**Source document**
[Start of section]
Capital discipline and shareholder returns remain priorities

Alongside growth initiatives, management reiterated its focus on disciplined capital deployment.

The bank returned $5 billion to shareholders through dividends and share repurchases, including a 100% payout ratio in the fourth quarter. Capital ratios remained strong, with a while Common Equity Tier 1 (CET1) ratio of 11.9% and a Tier 1 leverage ratio of 6%. Executives stressed that capital deployment remains conservative, preserving balance sheet stability while funding strategic initiatives.

McDonogh said, “What remains unchanged is our commitment to prudent balance sheet management and with it, our philosophy for capital deployment and distributions.”

Segment performance reflects strengths and ongoing challenges

Performance across business segments was broadly strong, particularly in platform-driven areas.

Markets and Wealth Services reported a pretax margin of 49%, while Security Services exceeded its long-term margin target, reaching 33% for the year. Security Services pretax income increased 30% year-over-year, supported by higher client activity and growth in asset servicing, custody, and alternative asset management. Vince highlighted that, “Asset Servicing continues to show strong momentum as clients increasingly access the breadth of capabilities across our platforms to help them evolve their operating models.”
[End of section]
**Provided information**
[Start of section]
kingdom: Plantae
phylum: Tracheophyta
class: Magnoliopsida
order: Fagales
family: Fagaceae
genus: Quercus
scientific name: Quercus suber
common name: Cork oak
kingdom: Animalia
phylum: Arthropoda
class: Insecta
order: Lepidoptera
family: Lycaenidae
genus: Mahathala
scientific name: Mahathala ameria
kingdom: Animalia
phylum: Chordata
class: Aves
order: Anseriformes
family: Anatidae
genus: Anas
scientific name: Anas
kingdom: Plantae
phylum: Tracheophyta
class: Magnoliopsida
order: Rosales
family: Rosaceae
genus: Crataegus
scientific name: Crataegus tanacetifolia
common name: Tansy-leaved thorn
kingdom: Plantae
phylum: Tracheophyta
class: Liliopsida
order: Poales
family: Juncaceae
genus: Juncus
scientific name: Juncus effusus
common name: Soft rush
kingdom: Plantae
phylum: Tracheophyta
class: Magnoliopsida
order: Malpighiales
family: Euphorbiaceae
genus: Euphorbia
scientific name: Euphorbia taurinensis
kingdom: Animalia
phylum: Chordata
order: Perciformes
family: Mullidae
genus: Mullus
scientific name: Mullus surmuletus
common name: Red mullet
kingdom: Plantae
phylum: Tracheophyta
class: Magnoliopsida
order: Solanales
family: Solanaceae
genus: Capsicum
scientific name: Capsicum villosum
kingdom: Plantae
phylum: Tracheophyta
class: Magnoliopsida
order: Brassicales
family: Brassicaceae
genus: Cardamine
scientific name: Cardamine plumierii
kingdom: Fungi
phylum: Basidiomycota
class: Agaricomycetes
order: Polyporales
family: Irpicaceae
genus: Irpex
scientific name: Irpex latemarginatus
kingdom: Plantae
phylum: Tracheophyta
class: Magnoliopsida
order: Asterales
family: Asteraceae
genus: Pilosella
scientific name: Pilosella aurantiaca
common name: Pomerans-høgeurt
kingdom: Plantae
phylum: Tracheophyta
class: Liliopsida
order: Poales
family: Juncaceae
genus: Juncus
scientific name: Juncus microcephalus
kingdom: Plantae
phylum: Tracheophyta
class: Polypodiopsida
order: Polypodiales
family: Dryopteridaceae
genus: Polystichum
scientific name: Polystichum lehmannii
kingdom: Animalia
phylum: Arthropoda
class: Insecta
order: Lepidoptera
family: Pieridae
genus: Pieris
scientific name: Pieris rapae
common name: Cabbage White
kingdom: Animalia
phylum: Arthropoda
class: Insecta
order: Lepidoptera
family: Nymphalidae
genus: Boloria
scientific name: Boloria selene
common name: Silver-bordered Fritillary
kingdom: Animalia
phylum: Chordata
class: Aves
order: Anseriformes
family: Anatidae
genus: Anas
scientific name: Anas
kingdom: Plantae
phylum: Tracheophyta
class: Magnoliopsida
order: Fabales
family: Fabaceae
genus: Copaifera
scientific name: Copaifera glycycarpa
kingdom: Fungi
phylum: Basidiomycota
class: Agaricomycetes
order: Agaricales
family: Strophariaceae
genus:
[End of section]
**Tasks and exercises**
A. Answer these from the bank excerpt:
(i) How much did the bank return to shareholders through dividends and share repurchases?
(ii) What pretax margin did Markets and Wealth Services report?
(iii) By what percentage did Security Services pretax income increase year-over-year?
B. Can you print the stretch of the bank excerpt from "The bank returned" through "funding strategic initiatives."?

**Responses to the tasks**
A.
(i) $5 billion
(ii) 49%
(iii) 30%

B.
The bank returned $5 billion to shareholders through dividends and share repurchases, including a 100% payout ratio in the fourth quarter. Capital ratios remained strong, with a while Common Equity Tier 1 (CET1) ratio of 11.9% and a Tier 1 leverage ratio of 6%. Executives stressed that capital deployment remains conservative, preserving balance sheet stability while funding strategic initiatives.